Endocrine Abstracts

Chronic stress is a pervasive concern in the modern society. A long-term hyper activation of the hypothalamic-pituitary-adrenal (HPA) axis leads to elevated amounts of stress hormones [e.g. ACTH and glucocorticoids (GCs)]. This can incur maladaptation that eventually contributes to mental illness, cardiovascular dysfunctions, diabetes, cancer and autoimmune diseases. Emerging key players for stress adaptation of the HPA axis are stem/progenitor cell populations. In this study, we aim to unravel the mechanisms involved in the regulation of stem/progenitor cells of the HPA axis during stress adaptation. To that aim, we incorporated an in vitro system of non-adherent spheroids from primary adrenocortical mouse cells that were stimulated with ACTH. The treatment resulted in the increased growth of the spheroids compared to unstimulated controls indicating a potential role of the hormone in cell proliferation and stem cell behaviour. This result is in line with the enlarged adrenals observed in patients with Cushing’s syndrome. To assess the contribution of stem cells during stress adaptation in the adrenal cortex in vivo, we performed immobilization stress and lineage tracing studies using the tamoxifen inducible Gli1:CreERT2/R26R:eYFP mouse line. By combining these results along with single-cell RNA-seq technology, we aim to shed light into molecular factors involved in the adult adrenal cortex regeneration and remodelling. To follow the effect of GC excesses on the negative feedback loop observed during a normal stress response on the pituitary gland, we stimulated adherent primary anterior pituitary colonies with dexamethasone and corticosterone.
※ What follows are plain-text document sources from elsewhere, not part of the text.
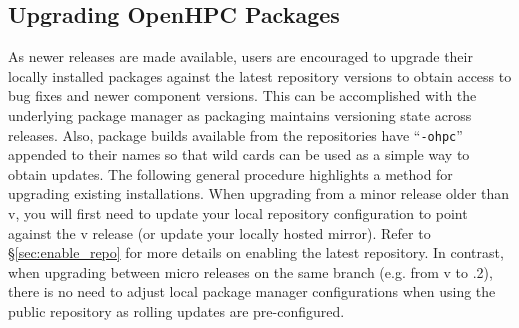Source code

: \subsection{Upgrading OpenHPC Packages}  \label{appendix:upgrade}


As newer \OHPC{} releases are made available, users are encouraged to upgrade
their locally installed packages against the latest repository versions to
obtain access to bug fixes and newer component versions. This can be
accomplished with the underlying package manager as \OHPC{} packaging maintains
versioning state across releases. Also, package builds available from the
\OHPC{} repositories have ``\texttt{-ohpc}'' appended to their names so that
wild cards can be used as a simple way to obtain updates. The following general
procedure highlights a method for upgrading existing installations.
When upgrading from a minor release older than v\OHPCVerTree{}, you will first
need to update your local \OHPC{} repository configuration to point against the
v\OHPCVerTree{} release (or update your locally hosted mirror). Refer to
\S\ref{sec:enable_repo} for more details on enabling the latest
repository. In contrast, when upgrading between micro releases on the same
branch (e.g. from v\OHPCVerTree{} to \OHPCVerTree{}.2), there is no need to
adjust local package manager configurations when using the public repository as
rolling updates are pre-configured.

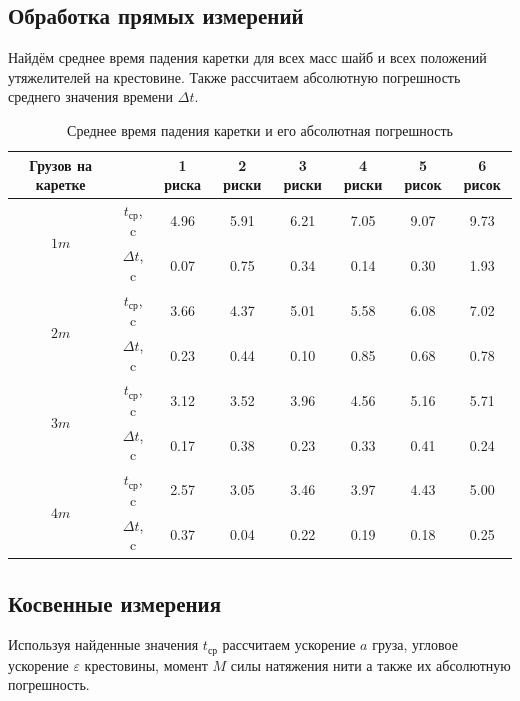 \documentclass[12pt, a4paper]{article}
\begin{document}
\subsection{Обработка прямых измерений}
Найдём среднее время падения каретки для всех масс шайб и всех положений утяжелителей на крестовине. Также рассчитаем абсолютную погрешность среднего значения времени $\Delta t$.
\begin{table}[!h]
\begin{center}
\begin{tabular}{|c|c|c|c|c|c|c|c|}
\hline
Грузов на каретке & & 1 риска & 2 риски & 3 риски & 4 риски & 5 рисок & 6 рисок \\
\hline
\multirow{2}{*}{$1 m $} & $t_{\text{ср}}$, c &4.96 & 5.91 & 6.21 & 7.05 & 9.07 & 9.73\\ 
&$\Delta t$, c &0.07 & 0.75 & 0.34 & 0.14 & 0.30 & 1.93\\ 
\hline 
\multirow{2}{*}{$2 m $} & $t_{\text{ср}}$, c &3.66 & 4.37 & 5.01 & 5.58 & 6.08 & 7.02\\ 
&$\Delta t$, c &0.23 & 0.44 & 0.10 & 0.85 & 0.68 & 0.78\\ 
\hline 
\multirow{2}{*}{$3 m $} & $t_{\text{ср}}$, c &3.12 & 3.52 & 3.96 & 4.56 & 5.16 & 5.71\\ 
&$\Delta t$, c &0.17 & 0.38 & 0.23 & 0.33 & 0.41 & 0.24\\ 
\hline 
\multirow{2}{*}{$4 m $} & $t_{\text{ср}}$, c &2.57 & 3.05 & 3.46 & 3.97 & 4.43 & 5.00\\ 
&$\Delta t$, c &0.37 & 0.04 & 0.22 & 0.19 & 0.18 & 0.25\\ 
\hline 

\end{tabular}
\caption{Среднее время падения каретки и его абсолютная погрешность}
\end{center}
\label{tab:2}
\end{table}

\subsection{Косвенные измерения}
Используя найденные значения $t_\text{ср}$ рассчитаем ускорение $a$ груза, угловое ускорение $\varepsilon$ крестовины, момент $M$ силы натяжения
нити а также их абсолютную погрешность.
\end{document}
GC treatment led to downregulation of Pomc expression, a precursor polypeptide for ACTH and other hormones, in the treated colonies compared to the control. This downregulation caused by GCs could be mediated through different gene targets of the glucocorticoid receptor as well as via paracrine signalling from pituitary stem cells. Altogether, our results will provide us with more profound knowledge of mechanisms underlying interactions between stressors and stem/progenitor cells of the HPA axis along with novel therapeutic targets for stress-associated disorders.